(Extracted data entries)

=-=-=

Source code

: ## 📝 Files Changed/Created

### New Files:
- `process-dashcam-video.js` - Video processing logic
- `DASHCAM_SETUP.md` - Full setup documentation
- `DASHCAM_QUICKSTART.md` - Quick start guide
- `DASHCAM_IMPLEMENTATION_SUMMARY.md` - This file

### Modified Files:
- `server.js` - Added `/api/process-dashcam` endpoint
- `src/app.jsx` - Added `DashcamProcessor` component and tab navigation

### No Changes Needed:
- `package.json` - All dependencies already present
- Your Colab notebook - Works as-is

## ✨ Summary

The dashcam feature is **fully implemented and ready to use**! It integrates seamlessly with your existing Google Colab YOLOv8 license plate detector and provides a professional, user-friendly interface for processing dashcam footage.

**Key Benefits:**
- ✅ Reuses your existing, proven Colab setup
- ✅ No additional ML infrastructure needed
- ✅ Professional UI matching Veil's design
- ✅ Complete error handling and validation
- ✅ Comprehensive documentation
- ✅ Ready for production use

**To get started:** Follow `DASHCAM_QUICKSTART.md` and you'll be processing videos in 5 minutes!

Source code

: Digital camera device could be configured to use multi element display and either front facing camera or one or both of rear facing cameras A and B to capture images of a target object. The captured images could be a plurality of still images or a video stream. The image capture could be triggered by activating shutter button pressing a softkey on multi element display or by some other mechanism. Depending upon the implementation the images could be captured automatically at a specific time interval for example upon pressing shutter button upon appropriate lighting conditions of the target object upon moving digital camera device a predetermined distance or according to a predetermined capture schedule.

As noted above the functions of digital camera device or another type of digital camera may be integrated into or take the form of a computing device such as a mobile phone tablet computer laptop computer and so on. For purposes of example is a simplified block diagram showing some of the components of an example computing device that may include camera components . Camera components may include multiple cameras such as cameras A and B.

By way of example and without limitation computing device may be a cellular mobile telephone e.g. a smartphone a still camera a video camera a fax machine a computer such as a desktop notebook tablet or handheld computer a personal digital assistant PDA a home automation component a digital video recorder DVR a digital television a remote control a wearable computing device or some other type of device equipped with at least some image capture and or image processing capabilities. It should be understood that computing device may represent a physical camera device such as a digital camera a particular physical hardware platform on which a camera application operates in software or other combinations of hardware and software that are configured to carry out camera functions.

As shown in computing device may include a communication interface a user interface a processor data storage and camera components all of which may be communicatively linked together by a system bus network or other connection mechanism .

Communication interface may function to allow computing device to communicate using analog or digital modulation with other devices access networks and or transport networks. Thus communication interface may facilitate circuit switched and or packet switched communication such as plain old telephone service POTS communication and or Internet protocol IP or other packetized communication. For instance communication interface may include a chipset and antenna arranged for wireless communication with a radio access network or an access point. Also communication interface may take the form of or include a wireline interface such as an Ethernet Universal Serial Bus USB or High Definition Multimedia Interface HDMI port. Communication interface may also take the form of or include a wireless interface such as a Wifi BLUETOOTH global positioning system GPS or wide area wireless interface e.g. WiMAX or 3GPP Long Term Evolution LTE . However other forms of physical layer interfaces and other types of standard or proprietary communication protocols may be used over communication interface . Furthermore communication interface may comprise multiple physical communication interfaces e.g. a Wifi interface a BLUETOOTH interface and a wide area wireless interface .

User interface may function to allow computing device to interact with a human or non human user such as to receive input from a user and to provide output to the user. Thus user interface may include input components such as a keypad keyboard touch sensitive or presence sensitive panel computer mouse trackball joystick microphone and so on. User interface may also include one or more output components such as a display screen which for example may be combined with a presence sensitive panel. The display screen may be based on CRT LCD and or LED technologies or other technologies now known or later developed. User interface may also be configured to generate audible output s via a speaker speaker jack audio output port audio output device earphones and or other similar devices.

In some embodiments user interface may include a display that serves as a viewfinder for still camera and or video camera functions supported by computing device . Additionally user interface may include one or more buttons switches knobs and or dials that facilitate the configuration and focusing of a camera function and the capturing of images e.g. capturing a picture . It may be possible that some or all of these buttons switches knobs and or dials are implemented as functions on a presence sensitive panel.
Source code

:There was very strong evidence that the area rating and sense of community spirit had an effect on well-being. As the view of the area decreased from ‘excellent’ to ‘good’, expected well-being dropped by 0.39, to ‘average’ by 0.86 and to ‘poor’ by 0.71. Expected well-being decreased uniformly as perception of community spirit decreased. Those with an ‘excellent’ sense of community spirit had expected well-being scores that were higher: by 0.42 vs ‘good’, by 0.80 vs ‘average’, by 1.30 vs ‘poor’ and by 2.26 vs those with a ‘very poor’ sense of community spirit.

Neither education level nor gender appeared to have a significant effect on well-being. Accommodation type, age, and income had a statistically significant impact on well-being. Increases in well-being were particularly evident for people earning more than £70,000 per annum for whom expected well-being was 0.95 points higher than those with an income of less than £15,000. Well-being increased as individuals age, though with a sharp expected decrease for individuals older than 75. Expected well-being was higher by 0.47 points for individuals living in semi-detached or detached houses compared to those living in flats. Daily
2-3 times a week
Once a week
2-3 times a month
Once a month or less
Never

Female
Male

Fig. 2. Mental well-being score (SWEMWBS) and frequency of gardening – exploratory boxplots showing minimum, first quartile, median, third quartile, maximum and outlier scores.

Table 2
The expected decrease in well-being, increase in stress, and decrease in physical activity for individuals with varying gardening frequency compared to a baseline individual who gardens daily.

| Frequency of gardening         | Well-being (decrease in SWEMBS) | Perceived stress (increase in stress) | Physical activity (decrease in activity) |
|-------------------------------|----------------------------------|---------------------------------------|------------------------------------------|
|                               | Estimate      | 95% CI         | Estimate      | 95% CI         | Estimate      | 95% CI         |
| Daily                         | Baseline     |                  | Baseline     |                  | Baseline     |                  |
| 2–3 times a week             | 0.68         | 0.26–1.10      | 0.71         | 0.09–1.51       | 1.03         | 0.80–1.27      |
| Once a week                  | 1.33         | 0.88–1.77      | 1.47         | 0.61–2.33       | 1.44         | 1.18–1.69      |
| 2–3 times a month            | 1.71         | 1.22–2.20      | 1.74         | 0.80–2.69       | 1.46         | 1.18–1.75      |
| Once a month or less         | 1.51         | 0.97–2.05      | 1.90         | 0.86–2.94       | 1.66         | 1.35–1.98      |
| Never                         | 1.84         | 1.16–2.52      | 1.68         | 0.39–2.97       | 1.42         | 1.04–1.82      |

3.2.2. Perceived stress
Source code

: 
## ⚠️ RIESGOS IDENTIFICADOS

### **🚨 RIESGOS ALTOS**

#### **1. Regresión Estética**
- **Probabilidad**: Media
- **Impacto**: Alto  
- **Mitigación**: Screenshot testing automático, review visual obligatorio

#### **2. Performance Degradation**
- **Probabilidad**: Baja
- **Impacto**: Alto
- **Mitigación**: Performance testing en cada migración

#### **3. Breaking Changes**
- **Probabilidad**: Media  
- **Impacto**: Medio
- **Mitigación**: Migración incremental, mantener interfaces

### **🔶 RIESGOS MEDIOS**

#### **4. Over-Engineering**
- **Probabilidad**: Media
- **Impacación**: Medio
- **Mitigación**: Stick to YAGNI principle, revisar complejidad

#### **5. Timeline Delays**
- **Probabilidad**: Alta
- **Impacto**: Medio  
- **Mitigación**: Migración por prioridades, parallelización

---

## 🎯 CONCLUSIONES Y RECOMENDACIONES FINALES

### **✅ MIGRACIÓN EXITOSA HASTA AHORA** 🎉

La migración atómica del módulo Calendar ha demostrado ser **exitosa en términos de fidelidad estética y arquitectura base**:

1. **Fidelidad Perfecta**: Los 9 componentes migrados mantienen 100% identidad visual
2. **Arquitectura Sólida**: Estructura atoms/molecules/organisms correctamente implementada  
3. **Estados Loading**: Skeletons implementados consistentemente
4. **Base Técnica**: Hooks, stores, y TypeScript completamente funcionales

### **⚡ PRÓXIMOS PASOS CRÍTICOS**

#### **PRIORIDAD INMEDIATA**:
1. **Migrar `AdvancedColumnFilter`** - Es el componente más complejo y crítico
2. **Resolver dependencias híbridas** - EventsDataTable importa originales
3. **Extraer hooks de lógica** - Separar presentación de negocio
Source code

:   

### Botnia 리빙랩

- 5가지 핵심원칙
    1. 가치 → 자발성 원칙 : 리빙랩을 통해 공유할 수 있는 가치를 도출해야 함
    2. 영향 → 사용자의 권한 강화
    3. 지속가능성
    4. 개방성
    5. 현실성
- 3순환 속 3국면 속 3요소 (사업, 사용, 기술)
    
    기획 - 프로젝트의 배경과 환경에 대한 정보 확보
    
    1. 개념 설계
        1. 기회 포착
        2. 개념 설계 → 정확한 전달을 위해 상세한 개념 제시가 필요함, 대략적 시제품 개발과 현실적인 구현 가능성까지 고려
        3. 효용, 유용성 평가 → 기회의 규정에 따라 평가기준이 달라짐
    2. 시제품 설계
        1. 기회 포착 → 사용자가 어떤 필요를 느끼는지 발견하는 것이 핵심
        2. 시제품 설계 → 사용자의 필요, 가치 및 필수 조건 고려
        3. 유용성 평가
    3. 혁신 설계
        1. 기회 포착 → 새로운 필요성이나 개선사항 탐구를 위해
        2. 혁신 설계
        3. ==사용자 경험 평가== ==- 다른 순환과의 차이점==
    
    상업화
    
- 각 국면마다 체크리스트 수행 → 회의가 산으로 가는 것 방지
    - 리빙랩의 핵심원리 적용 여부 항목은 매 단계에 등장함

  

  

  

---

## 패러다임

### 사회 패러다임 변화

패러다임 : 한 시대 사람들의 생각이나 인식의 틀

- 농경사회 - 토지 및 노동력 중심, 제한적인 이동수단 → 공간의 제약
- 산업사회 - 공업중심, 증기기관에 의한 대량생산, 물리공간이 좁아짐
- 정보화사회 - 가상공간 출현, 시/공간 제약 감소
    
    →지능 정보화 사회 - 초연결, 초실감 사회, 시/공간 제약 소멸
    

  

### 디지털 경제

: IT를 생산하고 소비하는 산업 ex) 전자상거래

=-=-=

# [TASK INSTRUCTIONS]
Count the lines above that contain "interfaces" and reply with the figure alone.

# [YOUR RESPONSE]
2